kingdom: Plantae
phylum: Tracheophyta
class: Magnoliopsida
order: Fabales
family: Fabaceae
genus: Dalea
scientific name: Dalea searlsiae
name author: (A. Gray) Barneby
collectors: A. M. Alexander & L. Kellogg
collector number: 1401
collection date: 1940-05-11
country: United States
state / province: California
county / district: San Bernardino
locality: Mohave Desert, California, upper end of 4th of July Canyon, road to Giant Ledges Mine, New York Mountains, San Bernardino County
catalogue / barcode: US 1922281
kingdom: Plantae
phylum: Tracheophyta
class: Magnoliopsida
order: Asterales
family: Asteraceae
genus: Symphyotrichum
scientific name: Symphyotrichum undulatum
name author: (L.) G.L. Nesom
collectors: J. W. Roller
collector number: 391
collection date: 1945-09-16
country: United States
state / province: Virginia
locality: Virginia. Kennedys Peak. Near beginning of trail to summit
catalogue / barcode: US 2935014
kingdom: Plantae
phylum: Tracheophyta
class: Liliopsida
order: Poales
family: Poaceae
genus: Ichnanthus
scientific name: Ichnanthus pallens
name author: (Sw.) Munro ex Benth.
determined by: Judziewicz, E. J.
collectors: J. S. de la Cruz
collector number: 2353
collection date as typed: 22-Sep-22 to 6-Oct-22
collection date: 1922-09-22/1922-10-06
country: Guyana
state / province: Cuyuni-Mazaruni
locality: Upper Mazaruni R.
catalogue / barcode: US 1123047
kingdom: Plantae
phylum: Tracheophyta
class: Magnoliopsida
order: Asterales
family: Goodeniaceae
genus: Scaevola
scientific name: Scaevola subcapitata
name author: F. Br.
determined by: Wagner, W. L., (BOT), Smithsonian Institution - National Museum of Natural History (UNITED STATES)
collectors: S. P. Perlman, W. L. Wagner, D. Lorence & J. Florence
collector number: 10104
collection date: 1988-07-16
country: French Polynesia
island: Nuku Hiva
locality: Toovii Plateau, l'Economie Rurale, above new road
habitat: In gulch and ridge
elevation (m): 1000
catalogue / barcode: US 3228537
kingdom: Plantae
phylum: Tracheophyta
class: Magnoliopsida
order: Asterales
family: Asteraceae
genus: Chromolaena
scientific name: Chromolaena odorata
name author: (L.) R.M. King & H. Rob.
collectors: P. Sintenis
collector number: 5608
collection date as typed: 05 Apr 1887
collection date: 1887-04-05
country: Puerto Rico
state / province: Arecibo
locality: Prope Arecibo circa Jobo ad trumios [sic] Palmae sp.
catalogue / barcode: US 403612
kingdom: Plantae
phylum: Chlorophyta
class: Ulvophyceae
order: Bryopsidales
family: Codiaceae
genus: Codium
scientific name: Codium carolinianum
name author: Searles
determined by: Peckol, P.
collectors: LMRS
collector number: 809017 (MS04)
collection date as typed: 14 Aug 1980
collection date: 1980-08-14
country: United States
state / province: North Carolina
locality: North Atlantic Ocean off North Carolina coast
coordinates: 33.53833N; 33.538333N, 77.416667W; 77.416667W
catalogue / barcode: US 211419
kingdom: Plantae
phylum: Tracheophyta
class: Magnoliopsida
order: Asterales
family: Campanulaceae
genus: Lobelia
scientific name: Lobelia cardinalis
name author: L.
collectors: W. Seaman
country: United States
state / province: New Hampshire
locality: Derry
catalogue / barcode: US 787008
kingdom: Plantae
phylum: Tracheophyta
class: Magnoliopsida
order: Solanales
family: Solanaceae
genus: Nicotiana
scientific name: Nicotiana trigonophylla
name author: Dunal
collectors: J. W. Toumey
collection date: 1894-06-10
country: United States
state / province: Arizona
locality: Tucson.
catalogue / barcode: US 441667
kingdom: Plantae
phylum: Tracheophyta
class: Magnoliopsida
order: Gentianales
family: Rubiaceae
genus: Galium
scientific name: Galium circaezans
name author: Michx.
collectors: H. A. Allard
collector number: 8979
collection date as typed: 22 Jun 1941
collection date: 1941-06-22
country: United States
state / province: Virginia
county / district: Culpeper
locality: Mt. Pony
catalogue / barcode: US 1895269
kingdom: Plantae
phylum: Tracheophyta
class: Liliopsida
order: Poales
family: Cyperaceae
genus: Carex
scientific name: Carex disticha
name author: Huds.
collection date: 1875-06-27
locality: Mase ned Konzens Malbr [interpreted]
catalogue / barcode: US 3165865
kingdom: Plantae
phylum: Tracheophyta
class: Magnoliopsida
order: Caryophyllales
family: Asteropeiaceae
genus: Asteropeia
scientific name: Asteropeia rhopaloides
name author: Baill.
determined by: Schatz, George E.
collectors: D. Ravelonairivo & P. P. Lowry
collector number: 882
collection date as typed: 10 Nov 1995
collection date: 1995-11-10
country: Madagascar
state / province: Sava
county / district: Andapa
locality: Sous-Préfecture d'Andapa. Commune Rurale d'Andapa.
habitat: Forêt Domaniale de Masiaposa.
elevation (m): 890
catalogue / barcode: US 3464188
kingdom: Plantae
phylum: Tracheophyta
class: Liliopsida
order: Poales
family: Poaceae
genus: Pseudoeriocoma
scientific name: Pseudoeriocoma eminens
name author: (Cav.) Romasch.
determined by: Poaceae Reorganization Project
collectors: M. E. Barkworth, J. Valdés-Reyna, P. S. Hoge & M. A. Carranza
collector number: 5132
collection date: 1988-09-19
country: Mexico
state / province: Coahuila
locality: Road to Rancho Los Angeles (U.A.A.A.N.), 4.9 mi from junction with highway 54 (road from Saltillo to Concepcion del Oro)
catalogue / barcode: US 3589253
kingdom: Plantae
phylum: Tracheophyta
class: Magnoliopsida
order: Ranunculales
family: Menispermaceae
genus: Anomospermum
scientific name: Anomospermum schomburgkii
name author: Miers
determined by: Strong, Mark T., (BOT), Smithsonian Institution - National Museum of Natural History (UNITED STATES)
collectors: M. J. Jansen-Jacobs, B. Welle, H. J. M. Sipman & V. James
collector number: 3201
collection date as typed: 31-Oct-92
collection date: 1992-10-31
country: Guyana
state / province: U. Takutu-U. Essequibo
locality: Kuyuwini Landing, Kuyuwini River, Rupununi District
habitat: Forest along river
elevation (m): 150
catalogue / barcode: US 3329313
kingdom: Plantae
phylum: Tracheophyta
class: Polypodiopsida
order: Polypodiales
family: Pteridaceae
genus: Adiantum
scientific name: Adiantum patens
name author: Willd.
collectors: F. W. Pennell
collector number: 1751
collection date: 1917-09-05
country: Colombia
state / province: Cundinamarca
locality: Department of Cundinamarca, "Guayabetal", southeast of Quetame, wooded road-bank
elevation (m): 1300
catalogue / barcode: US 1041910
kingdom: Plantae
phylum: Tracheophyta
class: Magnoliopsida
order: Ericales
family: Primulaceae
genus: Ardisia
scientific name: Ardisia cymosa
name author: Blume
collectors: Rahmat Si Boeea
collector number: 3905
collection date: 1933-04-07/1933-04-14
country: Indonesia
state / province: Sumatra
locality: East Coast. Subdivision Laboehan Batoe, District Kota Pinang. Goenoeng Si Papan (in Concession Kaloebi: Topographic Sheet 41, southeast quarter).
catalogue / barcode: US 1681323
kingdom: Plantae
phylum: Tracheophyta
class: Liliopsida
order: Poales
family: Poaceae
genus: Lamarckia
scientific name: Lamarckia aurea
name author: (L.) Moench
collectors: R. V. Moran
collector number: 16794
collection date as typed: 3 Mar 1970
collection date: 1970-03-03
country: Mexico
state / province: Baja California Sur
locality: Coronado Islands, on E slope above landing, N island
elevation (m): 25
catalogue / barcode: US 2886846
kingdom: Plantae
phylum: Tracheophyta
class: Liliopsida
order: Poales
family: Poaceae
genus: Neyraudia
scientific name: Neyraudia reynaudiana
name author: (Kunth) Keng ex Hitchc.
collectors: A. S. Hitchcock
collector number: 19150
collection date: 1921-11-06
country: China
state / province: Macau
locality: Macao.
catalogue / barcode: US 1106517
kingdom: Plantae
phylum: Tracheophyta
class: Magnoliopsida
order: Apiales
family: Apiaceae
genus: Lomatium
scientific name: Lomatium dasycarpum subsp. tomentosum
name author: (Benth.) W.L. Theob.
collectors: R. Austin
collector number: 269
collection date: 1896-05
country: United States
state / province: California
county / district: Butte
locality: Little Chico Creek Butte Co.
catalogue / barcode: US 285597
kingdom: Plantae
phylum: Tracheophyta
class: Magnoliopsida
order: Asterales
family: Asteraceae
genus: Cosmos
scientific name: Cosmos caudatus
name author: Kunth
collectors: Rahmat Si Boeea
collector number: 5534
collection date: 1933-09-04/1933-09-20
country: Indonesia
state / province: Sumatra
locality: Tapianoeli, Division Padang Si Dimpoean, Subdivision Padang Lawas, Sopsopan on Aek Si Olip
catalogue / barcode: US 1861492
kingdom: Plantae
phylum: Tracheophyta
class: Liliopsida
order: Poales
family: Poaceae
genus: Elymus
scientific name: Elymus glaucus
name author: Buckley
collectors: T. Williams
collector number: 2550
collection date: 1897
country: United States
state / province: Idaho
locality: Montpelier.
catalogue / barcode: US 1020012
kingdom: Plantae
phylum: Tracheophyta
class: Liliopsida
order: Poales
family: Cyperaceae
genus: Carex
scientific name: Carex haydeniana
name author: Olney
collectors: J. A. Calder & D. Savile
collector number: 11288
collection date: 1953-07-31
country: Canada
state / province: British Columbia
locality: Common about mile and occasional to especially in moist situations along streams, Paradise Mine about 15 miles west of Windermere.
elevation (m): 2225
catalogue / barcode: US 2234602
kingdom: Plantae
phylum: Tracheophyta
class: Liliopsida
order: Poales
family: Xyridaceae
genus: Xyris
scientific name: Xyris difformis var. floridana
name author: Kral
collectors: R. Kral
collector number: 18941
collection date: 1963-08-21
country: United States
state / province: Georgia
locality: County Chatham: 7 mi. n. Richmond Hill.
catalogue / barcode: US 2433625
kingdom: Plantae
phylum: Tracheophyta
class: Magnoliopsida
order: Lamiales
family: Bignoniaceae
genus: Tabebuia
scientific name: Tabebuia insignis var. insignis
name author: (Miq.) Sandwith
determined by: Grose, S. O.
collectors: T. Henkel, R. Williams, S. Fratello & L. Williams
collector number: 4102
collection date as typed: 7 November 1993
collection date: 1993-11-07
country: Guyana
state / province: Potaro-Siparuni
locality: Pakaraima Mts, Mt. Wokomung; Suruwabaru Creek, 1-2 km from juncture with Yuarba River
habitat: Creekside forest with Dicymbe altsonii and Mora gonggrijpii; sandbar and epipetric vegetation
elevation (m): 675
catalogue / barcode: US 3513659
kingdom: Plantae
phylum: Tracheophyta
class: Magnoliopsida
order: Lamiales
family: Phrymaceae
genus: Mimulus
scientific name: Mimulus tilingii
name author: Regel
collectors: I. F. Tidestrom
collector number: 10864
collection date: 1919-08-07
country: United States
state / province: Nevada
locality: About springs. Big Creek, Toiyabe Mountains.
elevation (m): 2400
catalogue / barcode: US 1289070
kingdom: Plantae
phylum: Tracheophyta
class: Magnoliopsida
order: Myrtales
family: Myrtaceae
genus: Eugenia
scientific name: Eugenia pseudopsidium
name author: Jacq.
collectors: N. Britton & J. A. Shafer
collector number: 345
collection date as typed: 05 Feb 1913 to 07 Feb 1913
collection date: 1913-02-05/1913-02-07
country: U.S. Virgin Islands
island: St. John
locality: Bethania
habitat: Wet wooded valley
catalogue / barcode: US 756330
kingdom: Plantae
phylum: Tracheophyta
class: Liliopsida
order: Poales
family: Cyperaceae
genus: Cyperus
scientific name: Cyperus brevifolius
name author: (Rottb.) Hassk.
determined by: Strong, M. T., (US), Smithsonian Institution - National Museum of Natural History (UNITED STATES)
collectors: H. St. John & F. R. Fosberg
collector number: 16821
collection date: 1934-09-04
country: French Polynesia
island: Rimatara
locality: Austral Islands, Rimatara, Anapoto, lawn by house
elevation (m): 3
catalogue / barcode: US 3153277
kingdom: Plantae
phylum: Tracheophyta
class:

* * * *

(Instruction):
Starting with the line that contains "name author: Regel" and continuing through the final line of the material above, put each line into a JSON list of strings, one string per line, with blank lines omitted.

(Result for this exercise):
[
  "name author: Regel",
  "collectors: I. F. Tidestrom",
  "collector number: 10864",
  "collection date: 1919-08-07",
  "country: United States",
  "state / province: Nevada",
  "locality: About springs. Big Creek, Toiyabe Mountains.",
  "elevation (m): 2400",
  "catalogue / barcode: US 1289070",
  "kingdom: Plantae",
  "phylum: Tracheophyta",
  "class: Magnoliopsida",
  "order: Myrtales",
  "family: Myrtaceae",
  "genus: Eugenia",
  "scientific name: Eugenia pseudopsidium",
  "name author: Jacq.",
  "collectors: N. Britton & J. A. Shafer",
  "collector number: 345",
  "collection date as typed: 05 Feb 1913 to 07 Feb 1913",
  "collection date: 1913-02-05/1913-02-07",
  "country: U.S. Virgin Islands",
  "island: St. John",
  "locality: Bethania",
  "habitat: Wet wooded valley",
  "catalogue / barcode: US 756330",
  "kingdom: Plantae",
  "phylum: Tracheophyta",
  "class: Liliopsida",
  "order: Poales",
  "family: Cyperaceae",
  "genus: Cyperus",
  "scientific name: Cyperus brevifolius",
  "name author: (Rottb.) Hassk.",
  "determined by: Strong, M. T., (US), Smithsonian Institution - National Museum of Natural History (UNITED STATES)",
  "collectors: H. St. John & F. R. Fosberg",
  "collector number: 16821",
  "collection date: 1934-09-04",
  "country: French Polynesia",
  "island: Rimatara",
  "locality: Austral Islands, Rimatara, Anapoto, lawn by house",
  "elevation (m): 3",
  "catalogue / barcode: US 3153277",
  "kingdom: Plantae",
  "phylum: Tracheophyta",
  "class:"
]